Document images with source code
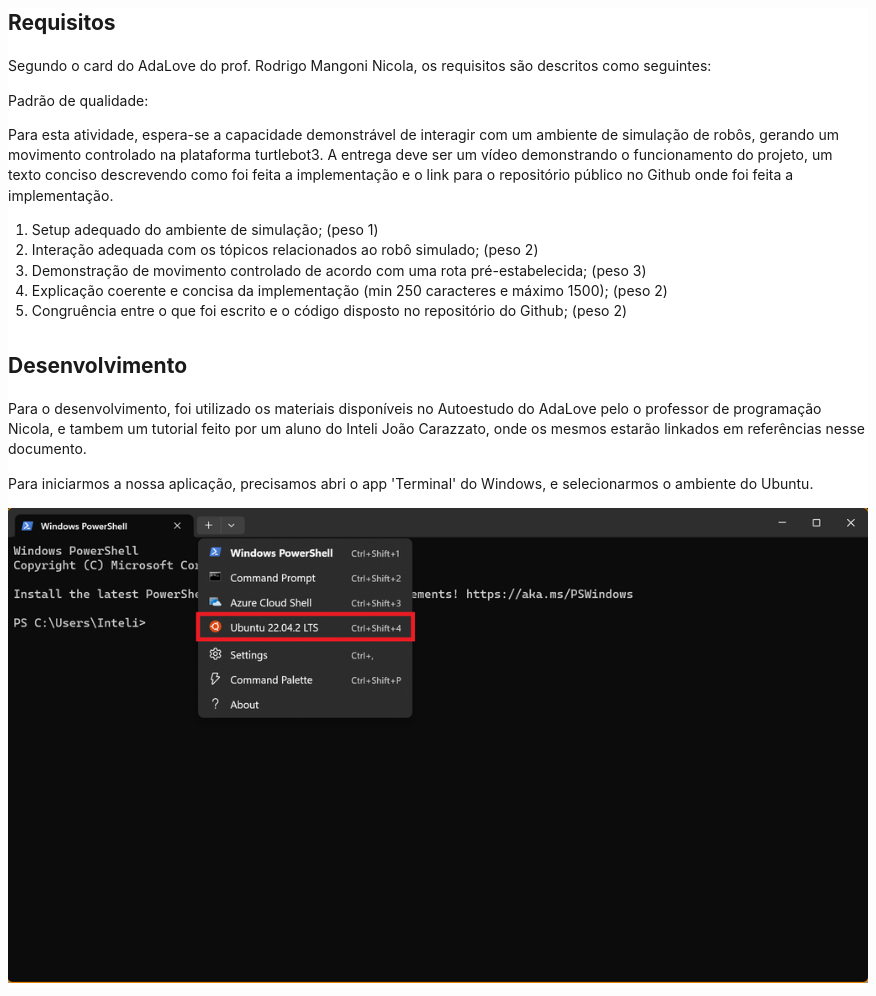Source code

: ## Requisitos

Segundo o card do AdaLove do prof. Rodrigo Mangoni Nicola, os requisitos são descritos como seguintes:

Padrão de qualidade:  
  
Para esta atividade, espera-se a capacidade demonstrável de interagir com um ambiente de simulação de robôs, gerando um movimento controlado na plataforma turtlebot3. A entrega deve ser um vídeo demonstrando o funcionamento do projeto, um texto conciso descrevendo como foi feita a implementação e o link para o repositório público no Github onde foi feita a implementação.
1.  Setup adequado do ambiente de simulação; (peso 1)
2.  Interação adequada com os tópicos relacionados ao robô simulado; (peso 2)
3.  Demonstração de movimento controlado de acordo com uma rota pré-estabelecida; (peso 3)
4.  Explicação coerente e concisa da implementação (min 250 caracteres e máximo 1500); (peso 2)
5.  Congruência entre o que foi escrito e o código disposto no repositório do Github; (peso 2)


## Desenvolvimento

Para o desenvolvimento, foi utilizado os materiais disponíveis no Autoestudo do AdaLove pelo o professor de programação Nicola, e tambem um tutorial feito por um aluno do Inteli João Carazzato, onde os mesmos estarão linkados em referências nesse documento.

Para iniciarmos a nossa aplicação, precisamos abri o app 'Terminal' do Windows, e selecionarmos o ambiente do Ubuntu.

<center>
<img  src="img\sec_ambiente.png"  alt="Seleção do Ambiente Ubuntu"  />
</center>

--- WORK REQUIRED ---
Restate the data above verbatim, skipping every image.

--- YOUR SOLUTION ---
Source code

: ## Requisitos

Segundo o card do AdaLove do prof. Rodrigo Mangoni Nicola, os requisitos são descritos como seguintes:

Padrão de qualidade:  
  
Para esta atividade, espera-se a capacidade demonstrável de interagir com um ambiente de simulação de robôs, gerando um movimento controlado na plataforma turtlebot3. A entrega deve ser um vídeo demonstrando o funcionamento do projeto, um texto conciso descrevendo como foi feita a implementação e o link para o repositório público no Github onde foi feita a implementação.
1.  Setup adequado do ambiente de simulação; (peso 1)
2.  Interação adequada com os tópicos relacionados ao robô simulado; (peso 2)
3.  Demonstração de movimento controlado de acordo com uma rota pré-estabelecida; (peso 3)
4.  Explicação coerente e concisa da implementação (min 250 caracteres e máximo 1500); (peso 2)
5.  Congruência entre o que foi escrito e o código disposto no repositório do Github; (peso 2)


## Desenvolvimento

Para o desenvolvimento, foi utilizado os materiais disponíveis no Autoestudo do AdaLove pelo o professor de programação Nicola, e tambem um tutorial feito por um aluno do Inteli João Carazzato, onde os mesmos estarão linkados em referências nesse documento.

Para iniciarmos a nossa aplicação, precisamos abri o app 'Terminal' do Windows, e selecionarmos o ambiente do Ubuntu.

<center>
<img  src="img\sec_ambiente.png"  alt="Seleção do Ambiente Ubuntu"  />
</center>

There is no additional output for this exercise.